Lessons in Service from Nairobi

In July, Forbes put out an interesting piece titled "Why Everyone Should Do Customer Support." Ever since reading the piece, I’ve been thinking about the following line: “By allocating more time to listen you tend to spend less time building and distributing the wrong product and going back to the drawing board. This generally means the difference between leaving a deep crater and building a great business.” Then, I traveled to Nairobi—and wanted to throw an impromptu birthday party for my daughter.

I know; keep reading. I stayed in the Sarova Stanley and had the most unexpectedly incredible hotel experience. Better than the Ritz, yes. And it was because the staff had seemingly internalized the piece mentioned above. They listened; when my daughter got tired in the middle of dinner, they moved the table AND THE EXPERIENCE—wait staff, wineglasses, and all—to my hotel room.

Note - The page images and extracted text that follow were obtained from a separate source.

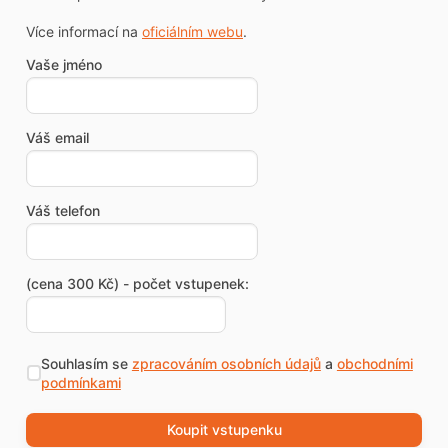
Více informací na
oficiálním webu
.
Vaše jméno
Váš email
Váš telefon
(cena 300 Kč) - počet vstupenek:
Souhlasím se
zpracováním osobních údajů
a
obchodními
podmínkami
Koupit vstupenku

They lived in a world of possibility; when I said I needed a cake, decorations and a party by the pool that my daughter would love in 4 hours, they began making calls and telling me how it was going to happen. They worked together; when I needed directions to a bank, the doorman left his post (his teammate took over) and personally escorted me three blocks. It was unbelievable.

On my last night there, I asked the general manager how he had created such a cohesive, positive service experience for his guests. In addition to monthly trainings including mock customer scenarios, he attributed the atmosphere to learning from every guest experience, hiring people who were innately service oriented, and giving them the freedom to act on service impulses.

I thought about our conversation for most of the way home. It was pride in service, it was not being afraid to “let your service show”, it was, in the words of Ranjith Kumaran, Forbes contributor and founder of YouSendIt, the way to build a great business. When Optimal has their second Spirit Day of 2012 this month, I’m leading a roundtable on Service without Fear. The discussion will be based on three points:

  • As I client, you chose us. How can I make you thrilled about that choice every day?
  • Hearing vs. listening: What more can I do to enhance your experience?
  • Go crazy with it: Wear your service passion with pride and don’t be afraid to let it consume you in "out of the box" ways.

I want to know what you think:

  • If you were leading the discussion, what points would you make under each bullet point?
  • Which examples would you give to illustrate passionate service delivery execution?

Post your response and check back for a reply!

 

I'll blog about the roundtable and results achieved (and responses received) after Spirit Day. Thank you, Nairobi, for the inspiration.